15. O pragmatismo norte-americano, no século XIX, ditado pelas dificuldades da organização do Júri para dar conta dos dilemas cada vez mais complexos, gerados por uma sociedade industrial em desenvolvimento, é somente uma das hipóteses aventadas por estudiosos ingleses e norte-americanos (Langbein, op. cit. p. 709).

16. O certo, porém, e aí são dois professores da Universidade de Chigago que irão se pronunciar a respeito, é que durante muito tempo neste mesmo século XIX, nos Estados Unidos, os juízes resistiram intensamente a admitir a confissão - e a correspondente "barganha" - como mecanismos de exclusão do Júri, dispensa do ônus da prova pela acusação e, de quebra, não aplicação da Sexta Emenda! [Albert Alschuler e Andrew Deiss, em Breve historia del jurado criminal en los Estados Unidos, Cuadernos de Doctrina y Jurisprudencia penal, ano VIII, n. 14, Buenos Aires, Ad Hoc].
17. John Langbein irá ressaltar que justamente este foi o período em que o direito, não como prática social, mas como ciência ou saber instrumental, passou a se interessar e a tomar como objeto de análise o processo criminal: "It was not until the third quarter of the nineteenth century that the modern form of the adversary trial appeared with frequency in the bulk of ordinary criminal cases.
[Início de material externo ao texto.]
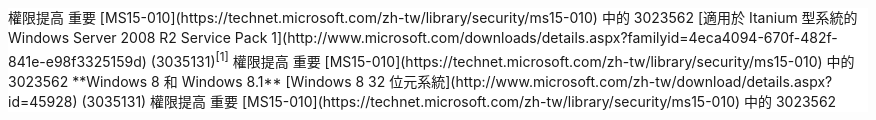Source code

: </td>
<td style="border:1px solid black;">
權限提高

</td>
<td style="border:1px solid black;">
重要

</td>
<td style="border:1px solid black;">
[MS15-010](https://technet.microsoft.com/zh-tw/library/security/ms15-010) 中的 3023562

</td>
</tr>
<tr>
<td style="border:1px solid black;">
[適用於 Itanium 型系統的 Windows Server 2008 R2 Service Pack 1](http://www.microsoft.com/downloads/details.aspx?familyid=4eca4094-670f-482f-841e-e98f3325159d)  
(3035131)<sup>[1]</sup>

</td>
<td style="border:1px solid black;">
權限提高

</td>
<td style="border:1px solid black;">
重要

</td>
<td style="border:1px solid black;">
[MS15-010](https://technet.microsoft.com/zh-tw/library/security/ms15-010) 中的 3023562

</td>
</tr>
<tr>
<td style="border:1px solid black;" colspan="4">
**Windows 8 和 Windows 8.1**

</td>
</tr>
<tr>
<td style="border:1px solid black;">
[Windows 8 32 位元系統](http://www.microsoft.com/zh-tw/download/details.aspx?id=45928)  
(3035131)

</td>
<td style="border:1px solid black;">
權限提高

</td>
<td style="border:1px solid black;">
重要

</td>
<td style="border:1px solid black;">
[MS15-010](https://technet.microsoft.com/zh-tw/library/security/ms15-010) 中的 3023562
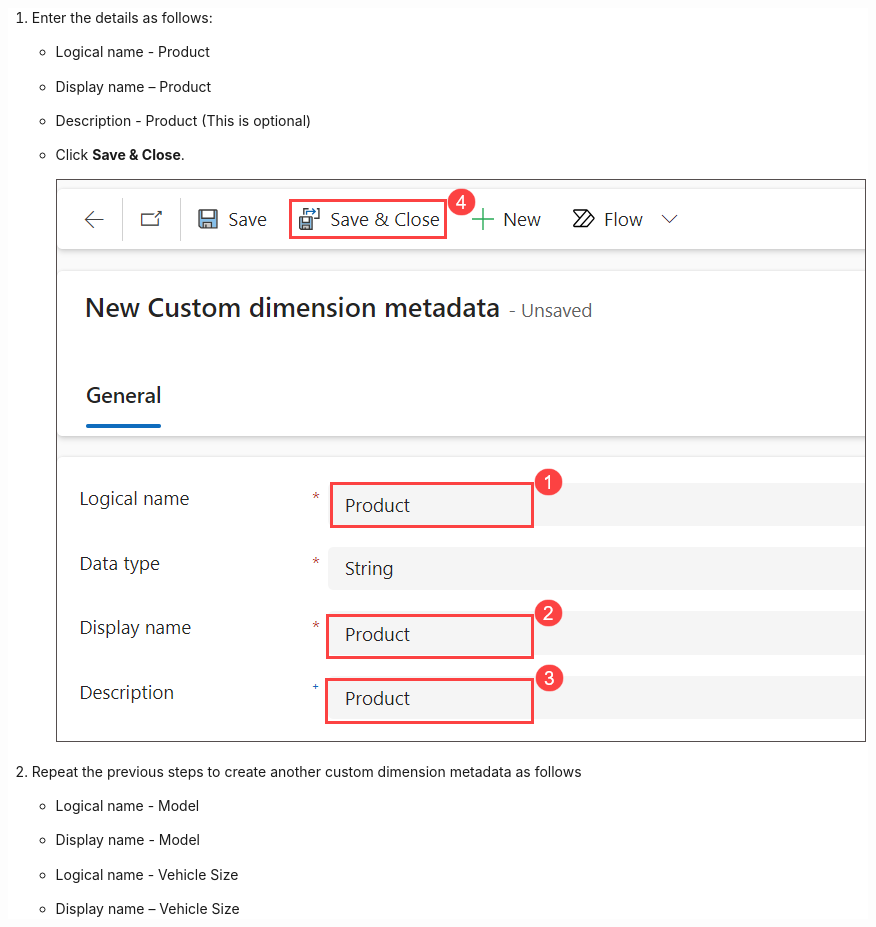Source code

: 1.	Enter the details as follows: 

  	 - Logical name - Product
   
    - Display name – Product

    - Description - Product (This is optional)
  	
    - Click **Save & Close**.

      ![image](../media/lab01-30.png)
 
1.	Repeat the previous steps to create another custom dimension metadata as follows 

      -	Logical name - Model
      
      -	Display name - Model
      
      -	Logical name - Vehicle Size  
      
      -	Display name – Vehicle Size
This is some one hundred or 150 years after the introduction of those institutions - rules of evidence, procedure, expansion of the rights of defense counsel, and other factors - normally associated with the lawyerization of the criminal procedure" (p. 709).
18. Um pouco como o processo penal "gata borralheira" de Carnelutti (Observaciones sobre la imputación penal, em Cuestiones sobre el proceso penal, Libreria El Foro, Buenos Aires, tradução da obra de 1950, p. 135), quando comparado ao saber desenvolvido no âmbito do Common Law pelos demais ramos do direito, lá o criminal não ocupou espaço destacado, salvo como prática social.
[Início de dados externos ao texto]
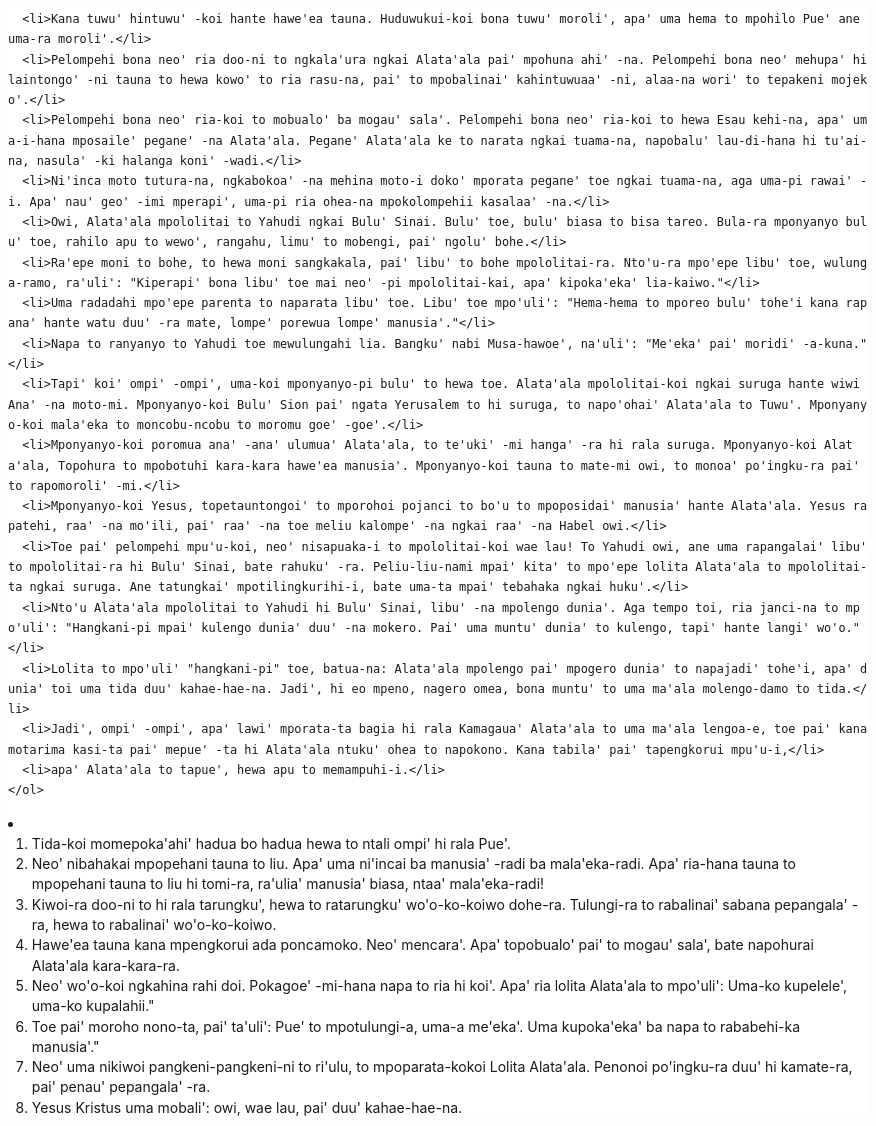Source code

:       <li>Kana tuwu' hintuwu' -koi hante hawe'ea tauna. Huduwukui-koi bona tuwu' moroli', apa' uma hema to mpohilo Pue' ane uma-ra moroli'.</li>
      <li>Pelompehi bona neo' ria doo-ni to ngkala'ura ngkai Alata'ala pai' mpohuna ahi' -na. Pelompehi bona neo' mehupa' hi laintongo' -ni tauna to hewa kowo' to ria rasu-na, pai' to mpobalinai' kahintuwuaa' -ni, alaa-na wori' to tepakeni mojeko'.</li>
      <li>Pelompehi bona neo' ria-koi to mobualo' ba mogau' sala'. Pelompehi bona neo' ria-koi to hewa Esau kehi-na, apa' uma-i-hana mposaile' pegane' -na Alata'ala. Pegane' Alata'ala ke to narata ngkai tuama-na, napobalu' lau-di-hana hi tu'ai-na, nasula' -ki halanga koni' -wadi.</li>
      <li>Ni'inca moto tutura-na, ngkabokoa' -na mehina moto-i doko' mporata pegane' toe ngkai tuama-na, aga uma-pi rawai' -i. Apa' nau' geo' -imi mperapi', uma-pi ria ohea-na mpokolompehii kasalaa' -na.</li>
      <li>Owi, Alata'ala mpololitai to Yahudi ngkai Bulu' Sinai. Bulu' toe, bulu' biasa to bisa tareo. Bula-ra mponyanyo bulu' toe, rahilo apu to wewo', rangahu, limu' to mobengi, pai' ngolu' bohe.</li>
      <li>Ra'epe moni to bohe, to hewa moni sangkakala, pai' libu' to bohe mpololitai-ra. Nto'u-ra mpo'epe libu' toe, wulunga-ramo, ra'uli': "Kiperapi' bona libu' toe mai neo' -pi mpololitai-kai, apa' kipoka'eka' lia-kaiwo."</li>
      <li>Uma radadahi mpo'epe parenta to naparata libu' toe. Libu' toe mpo'uli': "Hema-hema to mporeo bulu' tohe'i kana rapana' hante watu duu' -ra mate, lompe' porewua lompe' manusia'."</li>
      <li>Napa to ranyanyo to Yahudi toe mewulungahi lia. Bangku' nabi Musa-hawoe', na'uli': "Me'eka' pai' moridi' -a-kuna."</li>
      <li>Tapi' koi' ompi' -ompi', uma-koi mponyanyo-pi bulu' to hewa toe. Alata'ala mpololitai-koi ngkai suruga hante wiwi Ana' -na moto-mi. Mponyanyo-koi Bulu' Sion pai' ngata Yerusalem to hi suruga, to napo'ohai' Alata'ala to Tuwu'. Mponyanyo-koi mala'eka to moncobu-ncobu to moromu goe' -goe'.</li>
      <li>Mponyanyo-koi poromua ana' -ana' ulumua' Alata'ala, to te'uki' -mi hanga' -ra hi rala suruga. Mponyanyo-koi Alata'ala, Topohura to mpobotuhi kara-kara hawe'ea manusia'. Mponyanyo-koi tauna to mate-mi owi, to monoa' po'ingku-ra pai' to rapomoroli' -mi.</li>
      <li>Mponyanyo-koi Yesus, topetauntongoi' to mporohoi pojanci to bo'u to mpoposidai' manusia' hante Alata'ala. Yesus rapatehi, raa' -na mo'ili, pai' raa' -na toe meliu kalompe' -na ngkai raa' -na Habel owi.</li>
      <li>Toe pai' pelompehi mpu'u-koi, neo' nisapuaka-i to mpololitai-koi wae lau! To Yahudi owi, ane uma rapangalai' libu' to mpololitai-ra hi Bulu' Sinai, bate rahuku' -ra. Peliu-liu-nami mpai' kita' to mpo'epe lolita Alata'ala to mpololitai-ta ngkai suruga. Ane tatungkai' mpotilingkurihi-i, bate uma-ta mpai' tebahaka ngkai huku'.</li>
      <li>Nto'u Alata'ala mpololitai to Yahudi hi Bulu' Sinai, libu' -na mpolengo dunia'. Aga tempo toi, ria janci-na to mpo'uli': "Hangkani-pi mpai' kulengo dunia' duu' -na mokero. Pai' uma muntu' dunia' to kulengo, tapi' hante langi' wo'o."</li>
      <li>Lolita to mpo'uli' "hangkani-pi" toe, batua-na: Alata'ala mpolengo pai' mpogero dunia' to napajadi' tohe'i, apa' dunia' toi uma tida duu' kahae-hae-na. Jadi', hi eo mpeno, nagero omea, bona muntu' to uma ma'ala molengo-damo to tida.</li>
      <li>Jadi', ompi' -ompi', apa' lawi' mporata-ta bagia hi rala Kamagaua' Alata'ala to uma ma'ala lengoa-e, toe pai' kana motarima kasi-ta pai' mepue' -ta hi Alata'ala ntuku' ohea to napokono. Kana tabila' pai' tapengkorui mpu'u-i,</li>
      <li>apa' Alata'ala to tapue', hewa apu to memampuhi-i.</li>
    </ol>
  </li>
  <li>
    <ol>
      <li>Tida-koi momepoka'ahi' hadua bo hadua hewa to ntali ompi' hi rala Pue'.</li>
      <li>Neo' nibahakai mpopehani tauna to liu. Apa' uma ni'incai ba manusia' -radi ba mala'eka-radi. Apa' ria-hana tauna to mpopehani tauna to liu hi tomi-ra, ra'ulia' manusia' biasa, ntaa' mala'eka-radi!</li>
      <li>Kiwoi-ra doo-ni to hi rala tarungku', hewa to ratarungku' wo'o-ko-koiwo dohe-ra. Tulungi-ra to rabalinai' sabana pepangala' -ra, hewa to rabalinai' wo'o-ko-koiwo.</li>
      <li>Hawe'ea tauna kana mpengkorui ada poncamoko. Neo' mencara'. Apa' topobualo' pai' to mogau' sala', bate napohurai Alata'ala kara-kara-ra.</li>
      <li>Neo' wo'o-koi ngkahina rahi doi. Pokagoe' -mi-hana napa to ria hi koi'. Apa' ria lolita Alata'ala to mpo'uli': Uma-ko kupelele', uma-ko kupalahii."</li>
      <li>Toe pai' moroho nono-ta, pai' ta'uli': Pue' to mpotulungi-a, uma-a me'eka'. Uma kupoka'eka' ba napa to rababehi-ka manusia'."</li>
      <li>Neo' uma nikiwoi pangkeni-pangkeni-ni to ri'ulu, to mpoparata-kokoi Lolita Alata'ala. Penonoi po'ingku-ra duu' hi kamate-ra, pai' penau' pepangala' -ra.</li>
      <li>Yesus Kristus uma mobali': owi, wae lau, pai' duu' kahae-hae-na.</li>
19. E é neste contexto de prática social, com maiores ou menores resistências nos tribunais e, agora, inversamente, com maior resistência na doutrina em confronto com a ampla aceitação pelas corporações profissionais (juízes, advogados e MP), que o poder negocial conquistou seu espaço no direito anglo-saxão.
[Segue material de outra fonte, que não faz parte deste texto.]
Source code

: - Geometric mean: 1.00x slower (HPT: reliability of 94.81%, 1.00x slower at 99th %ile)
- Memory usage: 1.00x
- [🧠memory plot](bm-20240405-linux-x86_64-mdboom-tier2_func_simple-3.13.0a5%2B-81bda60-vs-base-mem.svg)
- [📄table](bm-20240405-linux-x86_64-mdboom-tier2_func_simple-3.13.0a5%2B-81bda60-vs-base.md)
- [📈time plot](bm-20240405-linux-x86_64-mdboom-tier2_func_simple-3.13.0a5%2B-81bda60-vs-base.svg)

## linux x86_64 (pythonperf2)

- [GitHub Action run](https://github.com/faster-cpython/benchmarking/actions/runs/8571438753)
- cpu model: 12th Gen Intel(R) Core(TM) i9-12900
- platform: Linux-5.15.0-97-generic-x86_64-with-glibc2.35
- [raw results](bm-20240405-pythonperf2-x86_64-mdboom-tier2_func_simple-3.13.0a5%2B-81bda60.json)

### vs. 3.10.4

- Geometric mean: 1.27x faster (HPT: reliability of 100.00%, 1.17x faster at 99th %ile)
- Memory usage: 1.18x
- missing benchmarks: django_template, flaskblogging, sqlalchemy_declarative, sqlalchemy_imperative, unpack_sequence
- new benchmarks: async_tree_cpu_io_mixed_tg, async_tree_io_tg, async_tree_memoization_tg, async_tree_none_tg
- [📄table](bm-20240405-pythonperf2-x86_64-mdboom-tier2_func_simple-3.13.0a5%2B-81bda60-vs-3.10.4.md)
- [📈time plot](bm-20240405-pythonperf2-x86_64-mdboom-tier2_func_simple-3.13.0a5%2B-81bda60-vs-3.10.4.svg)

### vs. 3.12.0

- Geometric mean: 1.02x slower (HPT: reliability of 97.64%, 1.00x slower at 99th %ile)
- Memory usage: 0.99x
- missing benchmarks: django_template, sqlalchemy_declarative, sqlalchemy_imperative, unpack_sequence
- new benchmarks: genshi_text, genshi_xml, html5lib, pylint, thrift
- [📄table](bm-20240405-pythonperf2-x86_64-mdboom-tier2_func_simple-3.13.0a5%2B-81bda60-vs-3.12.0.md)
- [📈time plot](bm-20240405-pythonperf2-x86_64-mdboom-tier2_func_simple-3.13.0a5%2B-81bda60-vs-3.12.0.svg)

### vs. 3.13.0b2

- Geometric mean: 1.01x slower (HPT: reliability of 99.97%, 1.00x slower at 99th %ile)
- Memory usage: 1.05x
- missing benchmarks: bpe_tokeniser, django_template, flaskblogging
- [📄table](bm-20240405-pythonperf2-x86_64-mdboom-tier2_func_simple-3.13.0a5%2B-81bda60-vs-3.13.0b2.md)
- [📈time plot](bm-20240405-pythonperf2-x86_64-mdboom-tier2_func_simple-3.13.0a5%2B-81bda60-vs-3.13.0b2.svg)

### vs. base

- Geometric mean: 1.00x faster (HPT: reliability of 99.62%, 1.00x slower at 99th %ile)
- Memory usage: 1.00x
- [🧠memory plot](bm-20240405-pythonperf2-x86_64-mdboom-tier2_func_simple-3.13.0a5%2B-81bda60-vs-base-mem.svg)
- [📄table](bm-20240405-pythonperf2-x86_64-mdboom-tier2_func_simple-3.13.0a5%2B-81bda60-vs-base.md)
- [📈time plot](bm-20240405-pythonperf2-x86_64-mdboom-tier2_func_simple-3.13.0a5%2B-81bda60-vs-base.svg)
20. A questão jurídica nos Estados Unidos não é colocada no âmbito da "ação penal"! A discussão jurídica - e não política, em sentido estrito - diz com o direito ao júri (Sexta Emenda) e a relação, difícil, entre a solução da causa e o "mito adversarial" de que este tipo de processo é mais adequado à deteminação da "verdade" (ver Taruffo, obra citada, cap. 1, que neste semestre está sendo estudado pelos meus alunos do Mestrado da UNESA).
21. Não se pensa com categorias ou termos continentais, como oportunidade ou disponibilidade, mas sim com a eficiência punitiva que periodicamente reclama a legitimidade do MP (eleição), em um contexto bastante distinto do nosso!
22. Vale dar uma lida no cap. 4 do Adversarial Legalism: the american way of law, de Robert Kagan, (Harvard, 2003) e nas demandas por mais segurança (ou na manipulação do medo) entre as classes médias norte-americanas, para compreender o salto extraordinário da população carcerária e sob vigilância nos Estados Unidos, dos anos 60 para cá, e como isso influenciou o adversarial legalism na área criminal.
22. Assim, atrelar o poder negocial, ainda que sob a forma de procedimento sumário, ao modelo acusatório importa em juntar duas coisas que não comungam a mesma identidade, tampouco precisam do mesmo "ar" para viver.
23. Claro que o projeto de CPP não obedece a algum capricho de seus autores, respeitados no meio acadêmico e profissional, e indiscutivelmente comprometidos com os direitos humanos e a democracia (a biografia de cada um deles os antecede).
24. É necessário tentar entender os fios que unem a proposta de poder negocial à reformulação completa e complexa de nosso modelo de persecução criminal.
Na minha fala, em São Paulo, avancei hipótese sobre o assunto, que ficará para o próximo post, porque este já está grande em demasia!